• [WHAT YOU HAVE TO DO] Please reproduce every line of text in the records below word for word, leaving the pictures out of your answer.

• [PROVIDED ENTRIES]

START

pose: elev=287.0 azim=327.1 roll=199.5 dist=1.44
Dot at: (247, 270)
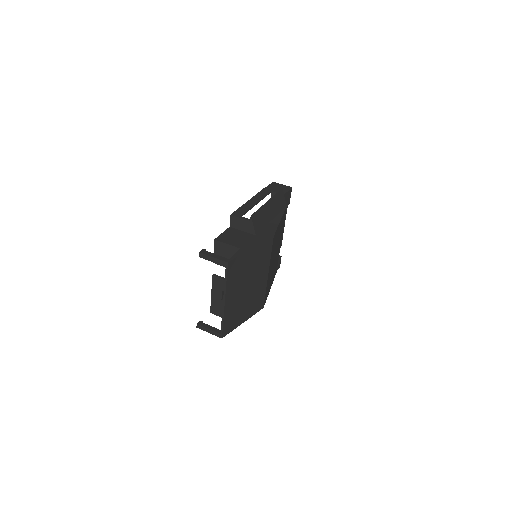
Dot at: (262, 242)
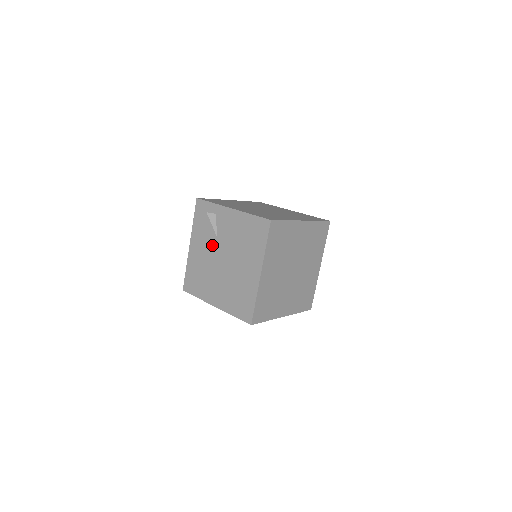
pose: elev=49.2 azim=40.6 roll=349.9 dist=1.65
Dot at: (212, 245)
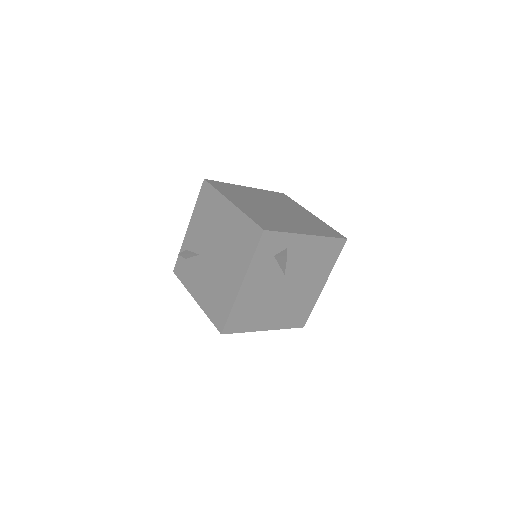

END

• [EXERCISE RESPONSE]
pose: elev=287.0 azim=327.1 roll=199.5 dist=1.44
Dot at: (247, 270)
Dot at: (262, 242)
pose: elev=49.2 azim=40.6 roll=349.9 dist=1.65
Dot at: (212, 245)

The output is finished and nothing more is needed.